During the procedure, a protective lead shield will often be placed to prevent other areas of the body that don't need imaging from being exposed to radiation. Ionizing radiation can damage cellular DNA, but in the low amounts used in each diagnostic imaging procedure, cells can normally repair themselves.
Medical imagingprocedures deliver beams of X-rays, a form of ionizing radiation, to a specific part of the body and create a digital image or film that shows the internal structures of that area, such as bones, tissues, and organs. To ensure that you are not exposed to more radiation than is necessary in diagnostic imaging studies, it is important to keep a record of diagnostic imaging procedures and make sure that every healthcare provider or specialist you see receives the results. These procedures only deliver radiation to the area that needs imaging, protecting all other parts of the body, and they should always use the least amount of radiation needed to create a good quality image (called “as low as possible”, ALARA).
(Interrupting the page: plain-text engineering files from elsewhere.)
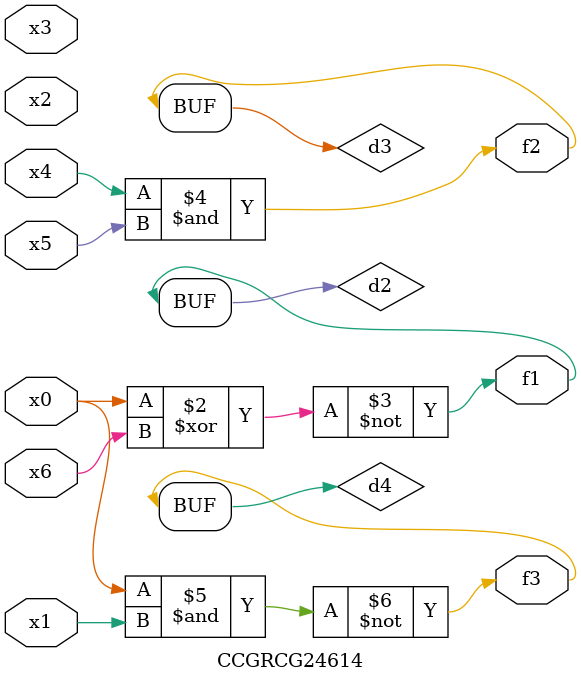
<source format=v>
module CCGRCG24614(
	input x0, x1, x2, x3, x4, x5, x6,
	output f1, f2, f3
);

	wire d1, d2, d3, d4;

	nor (d1, x0);
	xnor (d2, x0, x6);
	and (d3, x4, x5);
	nand (d4, x0, x1);
	assign f1 = d2;
	assign f2 = d3;
	assign f3 = d4;
endmodule

</source>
You and your healthcare provider will select the best type of imaging procedure for your situation and ensure that the potential health benefits outweigh the possible risks of the procedure. Johns Hopkins Medicine offers a wide variety of imaging tests, including breast imaging, bone density scans (DEXA), positron emission tomography (PET) scans, ultrasounds and wellness exams. X-rays are a form of electromagnetic radiation that can penetrate or pass through the human body and produce shadow-shaped images of bones and some organs. Doctors consider medical records, tests, other test results, and radiation dose when deciding on a research method. An MRI scanner is a highly specialized machine and may not be available in some imaging centers or in the emergency rooms of other hospitals. Healthcare providers can use these images to make diagnoses, find out what's causing your health problem, or sometimes to guide treatment. In conclusion, there are alternatives to using radiation-based technologies for performing medical imaging tests.
It is important to keep track of all diagnostic imaging procedures and make sure that every healthcare provider or specialist you see receives the results. The best type of imaging procedure should be selected based on your situation and ensure that the potential health benefits outweigh the possible risks of the procedure.